Data items:
....................

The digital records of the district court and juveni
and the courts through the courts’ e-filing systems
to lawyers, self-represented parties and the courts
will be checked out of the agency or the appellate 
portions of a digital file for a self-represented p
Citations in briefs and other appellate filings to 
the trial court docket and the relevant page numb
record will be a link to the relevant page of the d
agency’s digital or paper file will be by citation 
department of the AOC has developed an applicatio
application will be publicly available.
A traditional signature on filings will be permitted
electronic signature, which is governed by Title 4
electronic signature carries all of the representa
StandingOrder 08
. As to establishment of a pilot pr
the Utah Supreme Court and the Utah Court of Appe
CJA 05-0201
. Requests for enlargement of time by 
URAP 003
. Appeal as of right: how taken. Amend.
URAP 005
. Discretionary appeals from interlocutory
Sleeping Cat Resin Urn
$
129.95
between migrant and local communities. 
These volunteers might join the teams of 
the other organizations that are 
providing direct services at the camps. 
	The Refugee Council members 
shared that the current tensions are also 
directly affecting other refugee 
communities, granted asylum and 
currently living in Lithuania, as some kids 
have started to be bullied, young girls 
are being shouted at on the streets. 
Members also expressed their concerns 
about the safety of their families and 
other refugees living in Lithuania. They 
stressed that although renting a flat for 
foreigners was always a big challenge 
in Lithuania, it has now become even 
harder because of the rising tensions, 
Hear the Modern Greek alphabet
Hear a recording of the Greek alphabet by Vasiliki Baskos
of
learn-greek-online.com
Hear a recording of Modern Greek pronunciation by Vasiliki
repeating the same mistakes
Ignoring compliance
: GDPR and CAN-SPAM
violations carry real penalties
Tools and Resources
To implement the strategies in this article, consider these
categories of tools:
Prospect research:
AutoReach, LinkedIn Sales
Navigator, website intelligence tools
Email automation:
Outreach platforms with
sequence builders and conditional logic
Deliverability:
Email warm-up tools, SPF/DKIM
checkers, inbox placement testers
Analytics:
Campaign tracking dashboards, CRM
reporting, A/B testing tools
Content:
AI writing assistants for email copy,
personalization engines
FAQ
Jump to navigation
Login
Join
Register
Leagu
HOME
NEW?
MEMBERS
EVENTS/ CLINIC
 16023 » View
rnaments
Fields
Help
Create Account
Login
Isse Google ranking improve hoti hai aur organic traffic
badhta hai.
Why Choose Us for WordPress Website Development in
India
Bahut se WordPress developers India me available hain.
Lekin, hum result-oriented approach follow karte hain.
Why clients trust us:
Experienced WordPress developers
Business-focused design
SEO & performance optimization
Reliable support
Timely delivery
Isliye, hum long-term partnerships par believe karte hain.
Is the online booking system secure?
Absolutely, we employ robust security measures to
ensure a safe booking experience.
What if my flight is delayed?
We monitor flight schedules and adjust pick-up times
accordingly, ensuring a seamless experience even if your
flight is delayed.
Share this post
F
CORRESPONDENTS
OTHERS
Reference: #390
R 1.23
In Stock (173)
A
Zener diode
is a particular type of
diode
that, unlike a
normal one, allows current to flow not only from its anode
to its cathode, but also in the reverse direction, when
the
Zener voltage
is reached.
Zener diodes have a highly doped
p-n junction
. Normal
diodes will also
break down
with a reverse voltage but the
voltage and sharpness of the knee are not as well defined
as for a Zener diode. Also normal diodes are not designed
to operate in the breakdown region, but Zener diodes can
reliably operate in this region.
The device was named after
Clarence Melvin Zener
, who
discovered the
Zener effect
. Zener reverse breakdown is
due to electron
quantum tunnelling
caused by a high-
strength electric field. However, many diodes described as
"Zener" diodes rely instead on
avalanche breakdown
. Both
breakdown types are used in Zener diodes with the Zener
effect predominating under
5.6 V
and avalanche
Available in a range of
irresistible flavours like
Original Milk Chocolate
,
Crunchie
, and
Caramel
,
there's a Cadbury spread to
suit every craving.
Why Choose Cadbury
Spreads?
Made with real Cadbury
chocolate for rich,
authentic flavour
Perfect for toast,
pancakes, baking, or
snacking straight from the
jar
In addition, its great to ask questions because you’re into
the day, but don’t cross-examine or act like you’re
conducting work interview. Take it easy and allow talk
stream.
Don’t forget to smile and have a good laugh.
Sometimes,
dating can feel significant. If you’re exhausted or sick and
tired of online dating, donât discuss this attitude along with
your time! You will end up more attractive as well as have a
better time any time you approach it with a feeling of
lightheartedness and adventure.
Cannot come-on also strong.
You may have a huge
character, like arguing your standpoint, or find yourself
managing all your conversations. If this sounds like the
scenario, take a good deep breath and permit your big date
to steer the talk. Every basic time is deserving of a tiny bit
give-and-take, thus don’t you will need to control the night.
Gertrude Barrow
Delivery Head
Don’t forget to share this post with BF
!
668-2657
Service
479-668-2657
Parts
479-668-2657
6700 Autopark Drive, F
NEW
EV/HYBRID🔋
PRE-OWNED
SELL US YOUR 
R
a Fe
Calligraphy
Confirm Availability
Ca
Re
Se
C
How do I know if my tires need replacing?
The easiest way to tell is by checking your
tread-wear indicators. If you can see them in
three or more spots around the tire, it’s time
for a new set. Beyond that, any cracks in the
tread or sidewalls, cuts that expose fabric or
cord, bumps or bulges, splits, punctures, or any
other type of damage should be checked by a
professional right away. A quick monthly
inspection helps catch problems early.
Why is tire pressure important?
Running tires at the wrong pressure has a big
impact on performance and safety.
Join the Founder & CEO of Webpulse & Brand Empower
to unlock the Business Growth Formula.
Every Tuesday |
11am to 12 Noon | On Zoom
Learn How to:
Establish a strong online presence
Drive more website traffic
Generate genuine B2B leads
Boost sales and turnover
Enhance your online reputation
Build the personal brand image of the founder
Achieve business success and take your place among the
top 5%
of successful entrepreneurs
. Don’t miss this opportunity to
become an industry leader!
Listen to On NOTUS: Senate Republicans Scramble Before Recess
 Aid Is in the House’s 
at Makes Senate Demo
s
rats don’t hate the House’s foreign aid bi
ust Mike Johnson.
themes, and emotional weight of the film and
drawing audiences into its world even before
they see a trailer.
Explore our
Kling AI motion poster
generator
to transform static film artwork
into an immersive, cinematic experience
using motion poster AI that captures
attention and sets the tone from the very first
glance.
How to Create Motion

....................

## TASK TO COMPLETE
All of the data above needs to be transcribed verbatim.

## ANSWER TO THIS TASK
The digital records of the district court and juveni
and the courts through the courts’ e-filing systems
to lawyers, self-represented parties and the courts
will be checked out of the agency or the appellate 
portions of a digital file for a self-represented p
Citations in briefs and other appellate filings to 
the trial court docket and the relevant page numb
record will be a link to the relevant page of the d
agency’s digital or paper file will be by citation 
department of the AOC has developed an applicatio
application will be publicly available.
A traditional signature on filings will be permitted
electronic signature, which is governed by Title 4
electronic signature carries all of the representa
StandingOrder 08
. As to establishment of a pilot pr
the Utah Supreme Court and the Utah Court of Appe
CJA 05-0201
. Requests for enlargement of time by 
URAP 003
. Appeal as of right: how taken. Amend.
URAP 005
. Discretionary appeals from interlocutory
Sleeping Cat Resin Urn
$
129.95
between migrant and local communities. 
These volunteers might join the teams of 
the other organizations that are 
providing direct services at the camps. 
	The Refugee Council members 
shared that the current tensions are also 
directly affecting other refugee 
communities, granted asylum and 
currently living in Lithuania, as some kids 
have started to be bullied, young girls 
are being shouted at on the streets. 
Members also expressed their concerns 
about the safety of their families and 
other refugees living in Lithuania. They 
stressed that although renting a flat for 
foreigners was always a big challenge 
in Lithuania, it has now become even 
harder because of the rising tensions, 
Hear the Modern Greek alphabet
Hear a recording of the Greek alphabet by Vasiliki Baskos
of
learn-greek-online.com
Hear a recording of Modern Greek pronunciation by Vasiliki
repeating the same mistakes
Ignoring compliance
: GDPR and CAN-SPAM
violations carry real penalties
Tools and Resources
To implement the strategies in this article, consider these
categories of tools:
Prospect research:
AutoReach, LinkedIn Sales
Navigator, website intelligence tools
Email automation:
Outreach platforms with
sequence builders and conditional logic
Deliverability:
Email warm-up tools, SPF/DKIM
checkers, inbox placement testers
Analytics:
Campaign tracking dashboards, CRM
reporting, A/B testing tools
Content:
AI writing assistants for email copy,
personalization engines
FAQ
Jump to navigation
Login
Join
Register
Leagu
HOME
NEW?
MEMBERS
EVENTS/ CLINIC
 16023 » View
rnaments
Fields
Help
Create Account
Login
Isse Google ranking improve hoti hai aur organic traffic
badhta hai.
Why Choose Us for WordPress Website Development in
India
Bahut se WordPress developers India me available hain.
Lekin, hum result-oriented approach follow karte hain.
Why clients trust us:
Experienced WordPress developers
Business-focused design
SEO & performance optimization
Reliable support
Timely delivery
Isliye, hum long-term partnerships par believe karte hain.
Is the online booking system secure?
Absolutely, we employ robust security measures to
ensure a safe booking experience.
What if my flight is delayed?
We monitor flight schedules and adjust pick-up times
accordingly, ensuring a seamless experience even if your
flight is delayed.
Share this post
F
CORRESPONDENTS
OTHERS
Reference: #390
R 1.23
In Stock (173)
A
Zener diode
is a particular type of
diode
that, unlike a
normal one, allows current to flow not only from its anode
to its cathode, but also in the reverse direction, when
the
Zener voltage
is reached.
Zener diodes have a highly doped
p-n junction
. Normal
diodes will also
break down
with a reverse voltage but the
voltage and sharpness of the knee are not as well defined
as for a Zener diode. Also normal diodes are not designed
to operate in the breakdown region, but Zener diodes can
reliably operate in this region.
The device was named after
Clarence Melvin Zener
, who
discovered the
Zener effect
. Zener reverse breakdown is
due to electron
quantum tunnelling
caused by a high-
strength electric field. However, many diodes described as
"Zener" diodes rely instead on
avalanche breakdown
. Both
breakdown types are used in Zener diodes with the Zener
effect predominating under
5.6 V
and avalanche
Available in a range of
irresistible flavours like
Original Milk Chocolate
,
Crunchie
, and
Caramel
,
there's a Cadbury spread to
suit every craving.
Why Choose Cadbury
Spreads?
Made with real Cadbury
chocolate for rich,
authentic flavour
Perfect for toast,
pancakes, baking, or
snacking straight from the
jar
In addition, its great to ask questions because you’re into
the day, but don’t cross-examine or act like you’re
conducting work interview. Take it easy and allow talk
stream.
Don’t forget to smile and have a good laugh.
Sometimes,
dating can feel significant. If you’re exhausted or sick and
tired of online dating, donât discuss this attitude along with
your time! You will end up more attractive as well as have a
better time any time you approach it with a feeling of
lightheartedness and adventure.
Cannot come-on also strong.
You may have a huge
character, like arguing your standpoint, or find yourself
managing all your conversations. If this sounds like the
scenario, take a good deep breath and permit your big date
to steer the talk. Every basic time is deserving of a tiny bit
give-and-take, thus don’t you will need to control the night.
Gertrude Barrow
Delivery Head
Don’t forget to share this post with BF
!
668-2657
Service
479-668-2657
Parts
479-668-2657
6700 Autopark Drive, F
NEW
EV/HYBRID🔋
PRE-OWNED
SELL US YOUR 
R
a Fe
Calligraphy
Confirm Availability
Ca
Re
Se
C
How do I know if my tires need replacing?
The easiest way to tell is by checking your
tread-wear indicators. If you can see them in
three or more spots around the tire, it’s time
for a new set. Beyond that, any cracks in the
tread or sidewalls, cuts that expose fabric or
cord, bumps or bulges, splits, punctures, or any
other type of damage should be checked by a
professional right away. A quick monthly
inspection helps catch problems early.
Why is tire pressure important?
Running tires at the wrong pressure has a big
impact on performance and safety.
Join the Founder & CEO of Webpulse & Brand Empower
to unlock the Business Growth Formula.
Every Tuesday |
11am to 12 Noon | On Zoom
Learn How to:
Establish a strong online presence
Drive more website traffic
Generate genuine B2B leads
Boost sales and turnover
Enhance your online reputation
Build the personal brand image of the founder
Achieve business success and take your place among the
top 5%
of successful entrepreneurs
. Don’t miss this opportunity to
become an industry leader!
Listen to On NOTUS: Senate Republicans Scramble Before Recess
 Aid Is in the House’s 
at Makes Senate Demo
s
rats don’t hate the House’s foreign aid bi
ust Mike Johnson.
themes, and emotional weight of the film and
drawing audiences into its world even before
they see a trailer.
Explore our
Kling AI motion poster
generator
to transform static film artwork
into an immersive, cinematic experience
using motion poster AI that captures
attention and sets the tone from the very first
glance.
How to Create Motion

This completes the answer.